> [Exercise requirements]
Please update the entries below by changing every "signal" to "alert" and keeping everything else the same. Leave the pictures out of your answer.

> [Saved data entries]
Start of Block
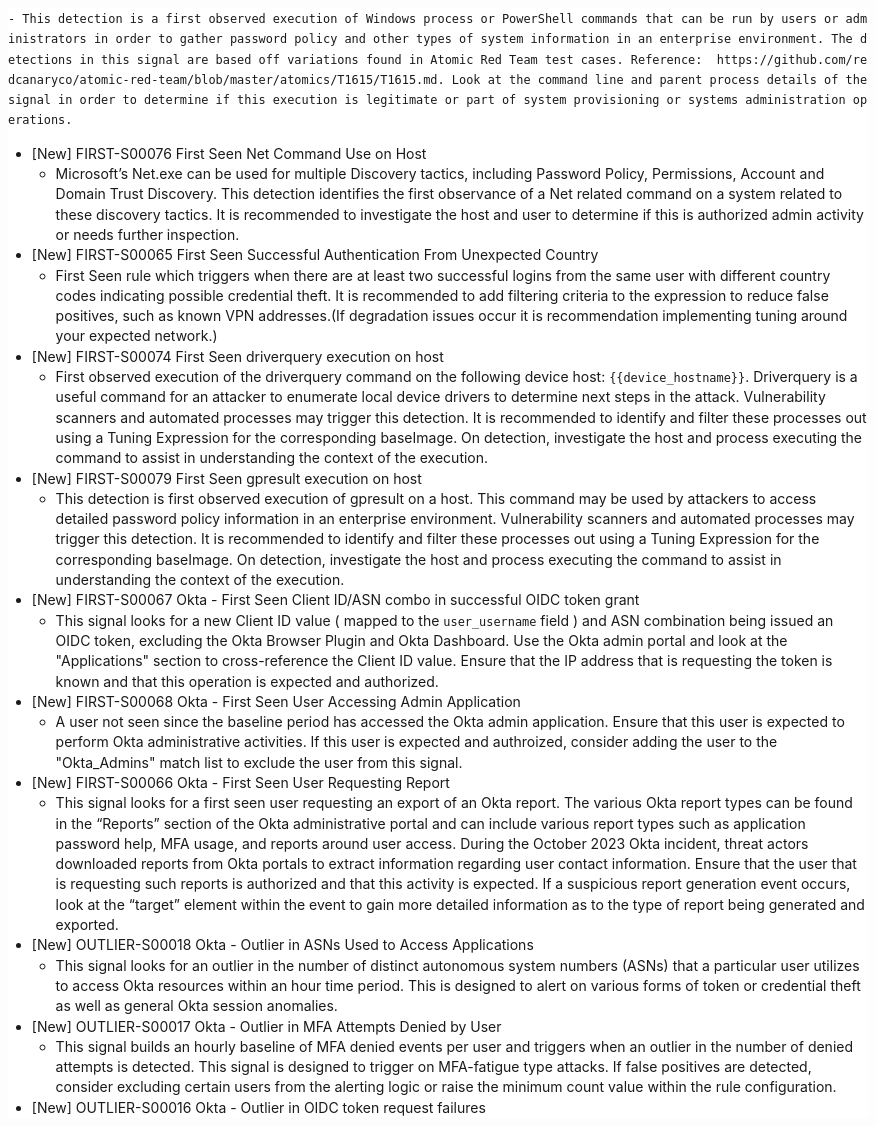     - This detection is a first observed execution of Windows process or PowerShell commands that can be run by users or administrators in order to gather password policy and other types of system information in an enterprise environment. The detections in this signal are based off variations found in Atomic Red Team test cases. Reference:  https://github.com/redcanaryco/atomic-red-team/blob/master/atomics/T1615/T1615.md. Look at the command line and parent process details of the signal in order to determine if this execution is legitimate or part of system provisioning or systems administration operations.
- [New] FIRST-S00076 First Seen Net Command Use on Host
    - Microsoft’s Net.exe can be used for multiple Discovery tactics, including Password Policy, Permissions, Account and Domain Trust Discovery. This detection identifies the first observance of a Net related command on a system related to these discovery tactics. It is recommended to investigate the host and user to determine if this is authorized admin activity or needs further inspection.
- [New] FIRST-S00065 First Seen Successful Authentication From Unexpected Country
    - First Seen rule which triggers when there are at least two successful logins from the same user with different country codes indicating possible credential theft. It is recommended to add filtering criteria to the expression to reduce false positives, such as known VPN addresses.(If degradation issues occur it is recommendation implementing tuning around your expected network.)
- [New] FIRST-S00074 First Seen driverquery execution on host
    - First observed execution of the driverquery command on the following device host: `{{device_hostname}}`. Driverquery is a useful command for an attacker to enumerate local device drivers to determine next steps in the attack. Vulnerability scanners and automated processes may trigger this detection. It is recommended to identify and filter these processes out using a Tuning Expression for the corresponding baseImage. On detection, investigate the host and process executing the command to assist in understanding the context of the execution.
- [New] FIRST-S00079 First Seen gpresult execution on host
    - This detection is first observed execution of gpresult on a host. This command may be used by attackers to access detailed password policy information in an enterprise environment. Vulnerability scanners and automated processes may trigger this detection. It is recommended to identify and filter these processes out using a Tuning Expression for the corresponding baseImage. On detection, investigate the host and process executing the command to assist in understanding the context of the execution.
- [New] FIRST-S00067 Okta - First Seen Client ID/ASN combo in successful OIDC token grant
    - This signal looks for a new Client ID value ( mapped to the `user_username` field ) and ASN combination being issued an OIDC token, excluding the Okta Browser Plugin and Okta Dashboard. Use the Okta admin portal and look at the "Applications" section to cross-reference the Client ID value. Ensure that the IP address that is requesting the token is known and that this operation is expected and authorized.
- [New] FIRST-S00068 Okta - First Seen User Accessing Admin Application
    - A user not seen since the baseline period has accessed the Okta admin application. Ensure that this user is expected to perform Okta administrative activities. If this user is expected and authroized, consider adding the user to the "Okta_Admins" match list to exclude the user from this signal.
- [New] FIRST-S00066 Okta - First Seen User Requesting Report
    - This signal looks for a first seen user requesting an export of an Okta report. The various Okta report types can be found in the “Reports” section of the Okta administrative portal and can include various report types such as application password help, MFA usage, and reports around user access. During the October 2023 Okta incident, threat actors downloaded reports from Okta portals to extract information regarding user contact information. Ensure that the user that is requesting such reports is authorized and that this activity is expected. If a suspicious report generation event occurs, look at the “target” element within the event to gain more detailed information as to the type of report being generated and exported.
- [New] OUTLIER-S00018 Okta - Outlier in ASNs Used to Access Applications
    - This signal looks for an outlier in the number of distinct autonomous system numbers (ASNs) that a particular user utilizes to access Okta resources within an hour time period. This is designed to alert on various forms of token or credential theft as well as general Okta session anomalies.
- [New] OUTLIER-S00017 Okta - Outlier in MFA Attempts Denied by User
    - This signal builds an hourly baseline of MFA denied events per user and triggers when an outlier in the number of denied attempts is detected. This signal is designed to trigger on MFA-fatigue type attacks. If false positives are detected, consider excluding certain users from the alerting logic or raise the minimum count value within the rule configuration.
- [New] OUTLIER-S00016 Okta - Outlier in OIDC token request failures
End of Block
> [Task response]
     - This detection is a first observed execution of Windows process or PowerShell commands that can be run by users or administrators in order to gather password policy and other types of system information in an enterprise environment. The detections in this alert are based off variations found in Atomic Red Team test cases. Reference:  https://github.com/redcanaryco/atomic-red-team/blob/master/atomics/T1615/T1615.md. Look at the command line and parent process details of the alert in order to determine if this execution is legitimate or part of system provisioning or systems administration operations.
- [New] FIRST-S00076 First Seen Net Command Use on Host
    - Microsoft’s Net.exe can be used for multiple Discovery tactics, including Password Policy, Permissions, Account and Domain Trust Discovery. This detection identifies the first observance of a Net related command on a system related to these discovery tactics. It is recommended to investigate the host and user to determine if this is authorized admin activity or needs further inspection.
- [New] FIRST-S00065 First Seen Successful Authentication From Unexpected Country
    - First Seen rule which triggers when there are at least two successful logins from the same user with different country codes indicating possible credential theft. It is recommended to add filtering criteria to the expression to reduce false positives, such as known VPN addresses.(If degradation issues occur it is recommendation implementing tuning around your expected network.)
- [New] FIRST-S00074 First Seen driverquery execution on host
    - First observed execution of the driverquery command on the following device host: `{{device_hostname}}`. Driverquery is a useful command for an attacker to enumerate local device drivers to determine next steps in the attack. Vulnerability scanners and automated processes may trigger this detection. It is recommended to identify and filter these processes out using a Tuning Expression for the corresponding baseImage. On detection, investigate the host and process executing the command to assist in understanding the context of the execution.
- [New] FIRST-S00079 First Seen gpresult execution on host
    - This detection is first observed execution of gpresult on a host. This command may be used by attackers to access detailed password policy information in an enterprise environment. Vulnerability scanners and automated processes may trigger this detection. It is recommended to identify and filter these processes out using a Tuning Expression for the corresponding baseImage. On detection, investigate the host and process executing the command to assist in understanding the context of the execution.
- [New] FIRST-S00067 Okta - First Seen Client ID/ASN combo in successful OIDC token grant
    - This alert looks for a new Client ID value ( mapped to the `user_username` field ) and ASN combination being issued an OIDC token, excluding the Okta Browser Plugin and Okta Dashboard. Use the Okta admin portal and look at the "Applications" section to cross-reference the Client ID value. Ensure that the IP address that is requesting the token is known and that this operation is expected and authorized.
- [New] FIRST-S00068 Okta - First Seen User Accessing Admin Application
    - A user not seen since the baseline period has accessed the Okta admin application. Ensure that this user is expected to perform Okta administrative activities. If this user is expected and authroized, consider adding the user to the "Okta_Admins" match list to exclude the user from this alert.
- [New] FIRST-S00066 Okta - First Seen User Requesting Report
    - This alert looks for a first seen user requesting an export of an Okta report. The various Okta report types can be found in the “Reports” section of the Okta administrative portal and can include various report types such as application password help, MFA usage, and reports around user access. During the October 2023 Okta incident, threat actors downloaded reports from Okta portals to extract information regarding user contact information. Ensure that the user that is requesting such reports is authorized and that this activity is expected. If a suspicious report generation event occurs, look at the “target” element within the event to gain more detailed information as to the type of report being generated and exported.
- [New] OUTLIER-S00018 Okta - Outlier in ASNs Used to Access Applications
    - This alert looks for an outlier in the number of distinct autonomous system numbers (ASNs) that a particular user utilizes to access Okta resources within an hour time period. This is designed to alert on various forms of token or credential theft as well as general Okta session anomalies.
- [New] OUTLIER-S00017 Okta - Outlier in MFA Attempts Denied by User
    - This alert builds an hourly baseline of MFA denied events per user and triggers when an outlier in the number of denied attempts is detected. This alert is designed to trigger on MFA-fatigue type attacks. If false positives are detected, consider excluding certain users from the alerting logic or raise the minimum count value within the rule configuration.
- [New] OUTLIER-S00016 Okta - Outlier in OIDC token request failures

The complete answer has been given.